◆ EXERCISE DETAILS: The output is the lines below from the one with "The school is required" through the one with "SWR's Catchment Area, as", both included, printed exactly and with no other line.

◆ DATA TO PROCESS:
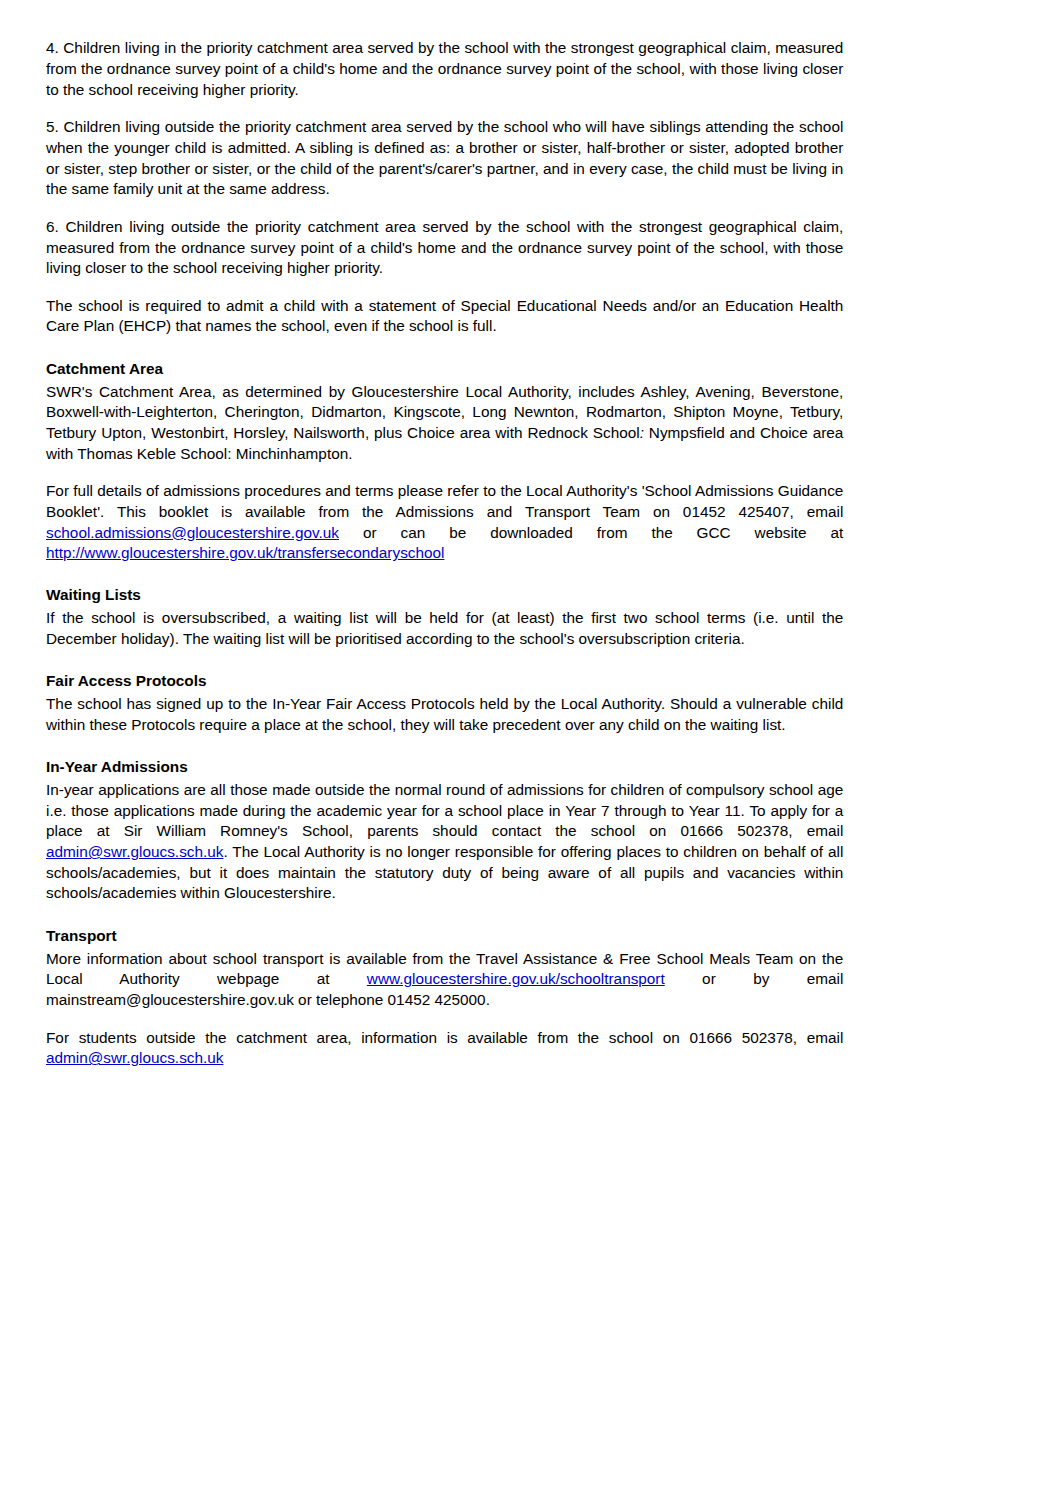4. Children living in the priority catchment area served by the school with the strongest geographical claim, measured from the ordnance survey point of a child's home and the ordnance survey point of the school, with those living closer to the school receiving higher priority.
5. Children living outside the priority catchment area served by the school who will have siblings attending the school when the younger child is admitted. A sibling is defined as: a brother or sister, half-brother or sister, adopted brother or sister, step brother or sister, or the child of the parent's/carer's partner, and in every case, the child must be living in the same family unit at the same address.
6. Children living outside the priority catchment area served by the school with the strongest geographical claim, measured from the ordnance survey point of a child's home and the ordnance survey point of the school, with those living closer to the school receiving higher priority.
The school is required to admit a child with a statement of Special Educational Needs and/or an Education Health Care Plan (EHCP) that names the school, even if the school is full.
Catchment Area
SWR's Catchment Area, as determined by Gloucestershire Local Authority, includes Ashley, Avening, Beverstone, Boxwell-with-Leighterton, Cherington, Didmarton, Kingscote, Long Newnton, Rodmarton, Shipton Moyne, Tetbury, Tetbury Upton, Westonbirt, Horsley, Nailsworth, plus Choice area with Rednock School: Nympsfield and Choice area with Thomas Keble School: Minchinhampton.
For full details of admissions procedures and terms please refer to the Local Authority's 'School Admissions Guidance Booklet'. This booklet is available from the Admissions and Transport Team on 01452 425407, email school.admissions@gloucestershire.gov.uk or can be downloaded from the GCC website at http://www.gloucestershire.gov.uk/transfersecondaryschool
Waiting Lists
If the school is oversubscribed, a waiting list will be held for (at least) the first two school terms (i.e. until the December holiday). The waiting list will be prioritised according to the school's oversubscription criteria.
Fair Access Protocols
The school has signed up to the In-Year Fair Access Protocols held by the Local Authority. Should a vulnerable child within these Protocols require a place at the school, they will take precedent over any child on the waiting list.
In-Year Admissions
In-year applications are all those made outside the normal round of admissions for children of compulsory school age i.e. those applications made during the academic year for a school place in Year 7 through to Year 11. To apply for a place at Sir William Romney's School, parents should contact the school on 01666 502378, email admin@swr.gloucs.sch.uk. The Local Authority is no longer responsible for offering places to children on behalf of all schools/academies, but it does maintain the statutory duty of being aware of all pupils and vacancies within schools/academies within Gloucestershire.
Transport
More information about school transport is available from the Travel Assistance & Free School Meals Team on the Local Authority webpage at www.gloucestershire.gov.uk/schooltransport or by email mainstream@gloucestershire.gov.uk or telephone 01452 425000.
For students outside the catchment area, information is available from the school on 01666 502378, email admin@swr.gloucs.sch.uk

◆ WORKED SOLUTION:
The school is required to admit a child with a statement of Special Educational Needs and/or an Education Health Care Plan (EHCP) that names the school, even if the school is full.
Catchment Area
SWR's Catchment Area, as determined by Gloucestershire Local Authority, includes Ashley, Avening, Beverstone, Boxwell-with-Leighterton, Cherington, Didmarton, Kingscote, Long Newnton, Rodmarton, Shipton Moyne, Tetbury, Tetbury Upton, Westonbirt, Horsley, Nailsworth, plus Choice area with Rednock School: Nympsfield and Choice area with Thomas Keble School: Minchinhampton.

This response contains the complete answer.